Is A+ enough to get a job?

Not on its own. A+ clears some filters and signals you know the fundamentals, but hiring managers still want hands-on ability, a resume or portfolio, and someone who interviews well. The cert opens the door; your ability keeps you in the room.

Should I skip A+ and go straight to Security+?

If you are specifically targeting a security role and already have some technical grounding, going straight to Security+ can be the smarter path, since it is the cert those jobs and baseline lists actually ask for. If you are a total beginner with no base, A+ first builds the foundation Security+ assumes you have.

How much does CompTIA A+ cost?

Around $265 per exam, and there are two required exams, so plan on roughly $530 total. That figure moves with student bundles, retake insurance, and periodic discounts, so check current pricing before you buy rather than trusting a fixed number.

Is A+ worth it if I already work in IT?

Often not. If you already hold a support role, run a home lab, or are the informal fix-it person, A+ can be a step sideways. Your time and money may be better spent on Network+, Security+, or a role-specific cert that moves you forward instead of proving a baseline you already have.

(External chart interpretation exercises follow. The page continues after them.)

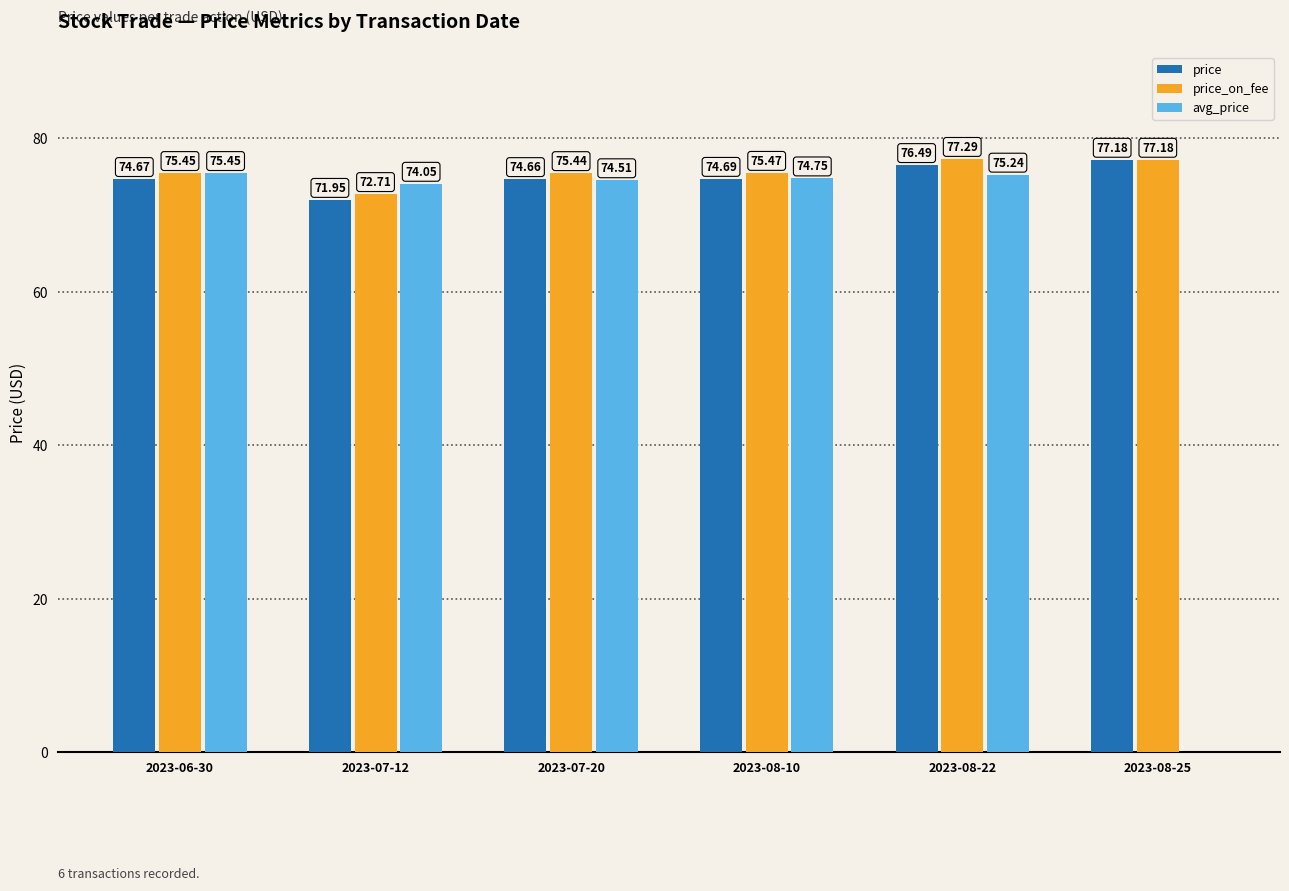

True or false: price_on_fee has a value of 72.7 at 2023-07-12.

True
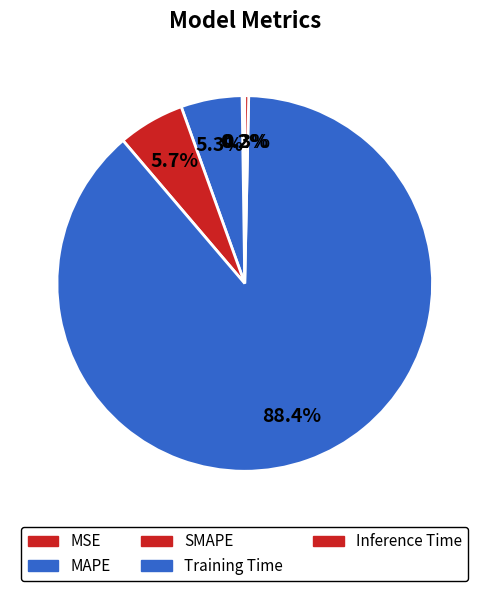

The MSE slice represents 9% of the pie. True or false?

False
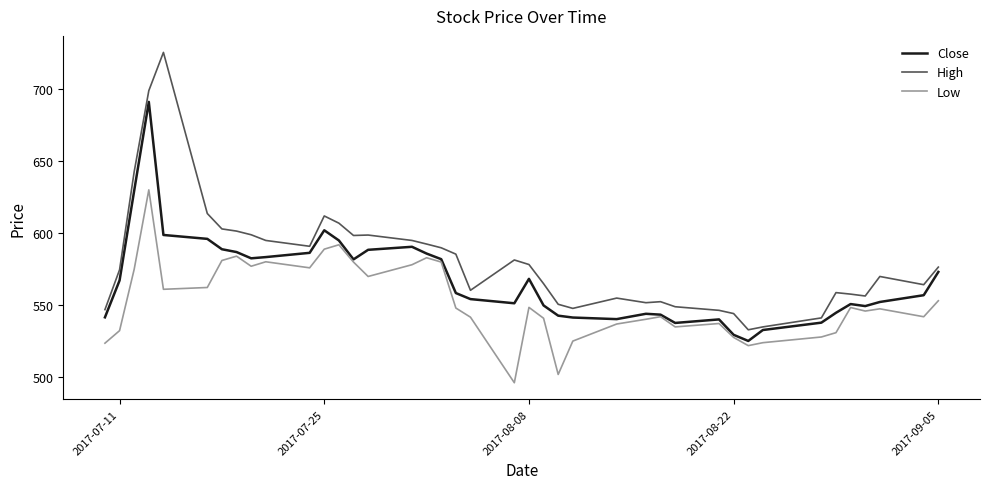

True or false: Low and High cross at least once.

False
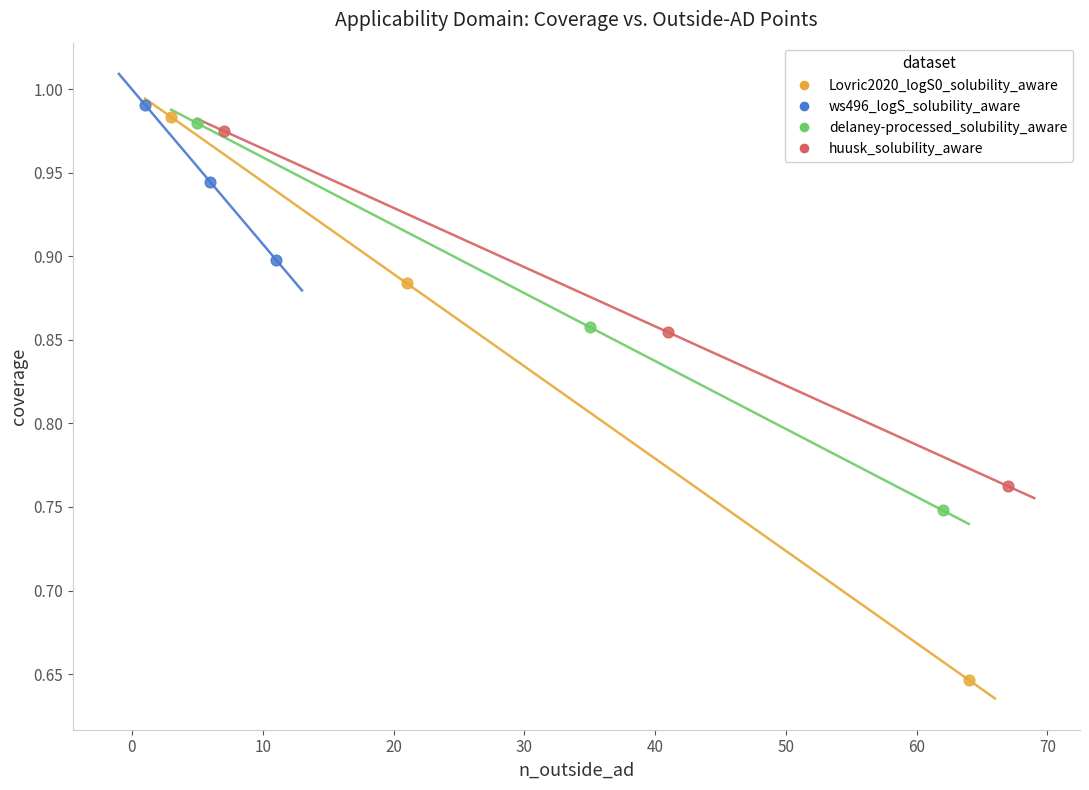

Which series contains the lowest Y value?

Lovric2020_logS0_solubility_aware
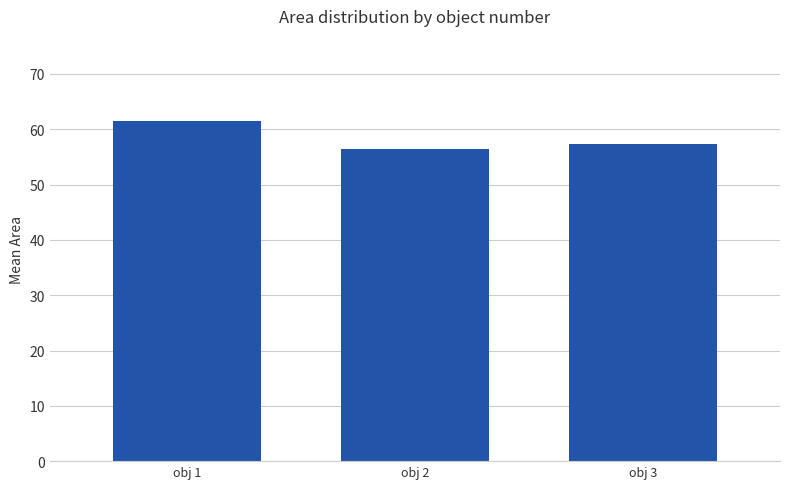

How many data points are above 57?

2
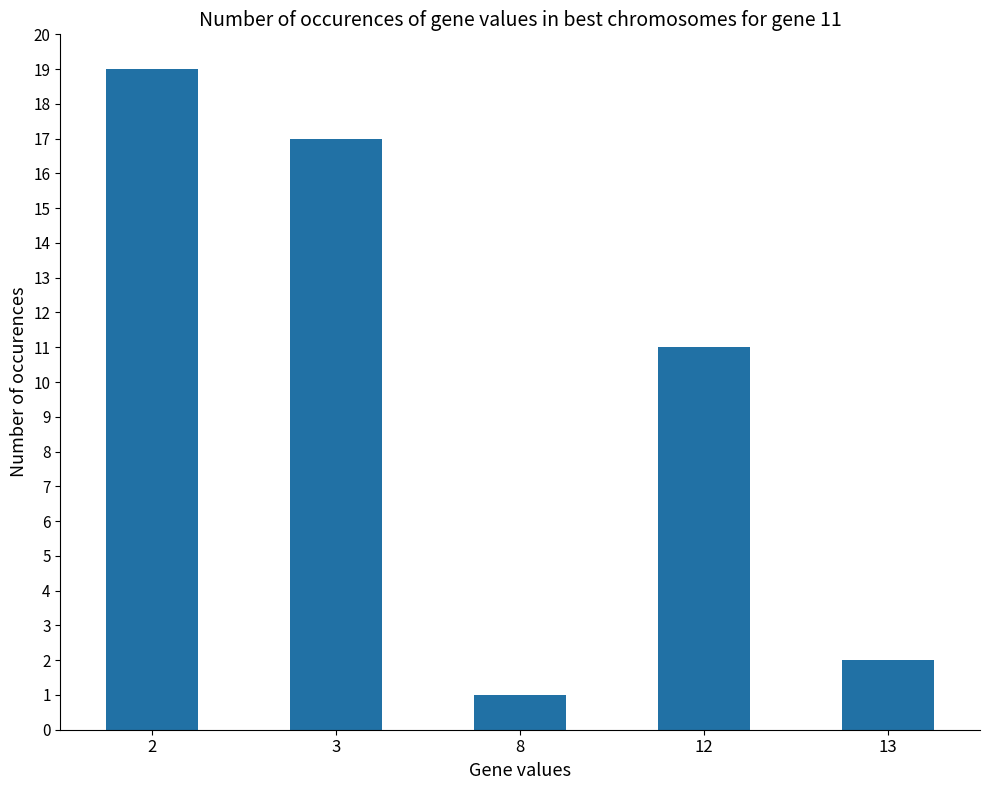

Approximately how many times larger is the value at 3 compared to 8?

17.0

A+ or Google IT Support certificate?

The Google IT Support certificate is cheaper and a good on-ramp, but it lacks A+’s recognition on HR filters and baseline lists. For many beginners, Google first then A+ is a sensible sequence. If your target role explicitly asks for A+ and you can only do one, do A+.

The honest bottom line: A+ is worth it as a first step for a career switcher who treats it as a starting line and not a finish line, and it is money wasted for anyone who expects the certificate to do the work their hands are supposed to do.